Se in passato mi sono soffermata più volte sulle prefazioni, oggi vorrei raccontarvi di un ringraziamento – e dedica – molto particolare che ho appena letto e che, mi auguro, susciterà in voi la mia stessa reazione.

…” Questo libro è dedicato a tutti gli spiriti solitari che popolano questo mondo: a tutti coloro che, per un motivo o per l’altro, si sentono gente sbagliata…” scrive Alessio Piras in “Gente sbagliata” pubblicato da AltreVoci Edizioni.

La dedica continua e non vi dirò altro, qui e ora. Vorrei, invece, condividere con voi una riflessione che cade a pennello: gli spiriti solitari, quelli che non amano il convenzionale, quelli che remano contro sono considerati “sbagliati”? La nostra società si ritiene così perfetta dal poter giudicare – ed emarginare – chi è diverso? Lascio a voi la scelta di riflettere, ma io, confesso, considero l’essere “gente sbagliata” un privilegio, un’unicità da difendere e da preservare. Sempre e ovunque, in ogni luogo e in ogni tempo.

 “Gente sbagliata” di Piras è un noir coinvolgente, già dalle prime battute. La scrittura diaristica (applicata in ogni sua forma) e l’intensità della narrazione in prima persona permettono al lettore di far amicizia immediatamente con Jacopo Ravecca, il commissario capo incaricato di seguire il presunto omicidio di Francesco Ricciardi.

L’autore disegna un personaggio forte, dalle tinte decise, che comanda la narrazione: non è solo la voce di Ravecca che imprime il ritmo, è tutto il suo essere a tenere in piedi la trama. Jacopo, ligure di nascita, si appiglia ai ricordi della sua terra facendo scorta di focaccia che consuma nelle più svariate ore della giornata; smette di essere il capo, quando raccoglie le confidenze di un suo sottoposto davanti a un boccale di birra; cerca l’ispirazione per risolvere il caso gustando un panino con la cotoletta al bar; si chiude nel mondo consolatorio della casa, del letto e della moglie Dafne, quando prepara un piatto di ziti e broccoli arriminati da accompagnare con un Nero d’Avola che lava via la tensione e, infine, quando mette lo zucchero direttamente nella moka, perché con Dafne, ormai, la complicità è tale da bere il caffè con la stessa dose di zucchero.

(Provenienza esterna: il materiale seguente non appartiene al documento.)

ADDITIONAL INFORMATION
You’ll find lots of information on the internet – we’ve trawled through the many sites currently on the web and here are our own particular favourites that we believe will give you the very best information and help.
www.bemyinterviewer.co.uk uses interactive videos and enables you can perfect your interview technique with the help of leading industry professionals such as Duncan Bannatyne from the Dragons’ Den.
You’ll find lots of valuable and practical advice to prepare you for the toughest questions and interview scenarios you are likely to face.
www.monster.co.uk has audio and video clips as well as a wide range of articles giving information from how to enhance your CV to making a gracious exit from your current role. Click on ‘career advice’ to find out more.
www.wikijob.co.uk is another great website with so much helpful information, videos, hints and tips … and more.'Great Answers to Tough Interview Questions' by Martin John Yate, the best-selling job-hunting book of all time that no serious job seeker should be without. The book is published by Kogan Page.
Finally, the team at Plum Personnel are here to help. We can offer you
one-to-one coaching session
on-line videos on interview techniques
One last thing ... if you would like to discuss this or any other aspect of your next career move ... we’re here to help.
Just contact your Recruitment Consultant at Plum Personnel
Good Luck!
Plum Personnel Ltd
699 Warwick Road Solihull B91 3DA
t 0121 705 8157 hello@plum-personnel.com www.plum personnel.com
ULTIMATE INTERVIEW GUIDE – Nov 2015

La personalità di Ravecca  – un uomo deciso nel suo ruolo ma umano e viscerale nelle emozioni che gli si attaccano addosso come la nebbia milanese – si esalta vicino agli altri personaggi che completano la narrazione. Con l’eleganza intonsa di Rapisarda – il sottoposto- collega- amico siciliano –  Ravecca si scontra e il suo abbigliamento appare sempre sciupato, trascurato; con i suoi whisky, Ravecca ha fatto pace, tanto da permettergli di tenere “un goccetto” nel bicchiere per agevolare i pensieri. Con Margherita, la ex moglie del defunto, gli torna alla mente il gin-tonic che la donna sicuramente abusa, vista la sua voce “piena”. Quando finisce “dentro” l’indagine, Ravecca trova un tè caldo da Cattaneo (l’attuale compagno di Margherita) e un Rob Roy che con la sua miscela di scotch,  whisky, vermut e bitter gli permette di vedere ciò che finora non ha visto.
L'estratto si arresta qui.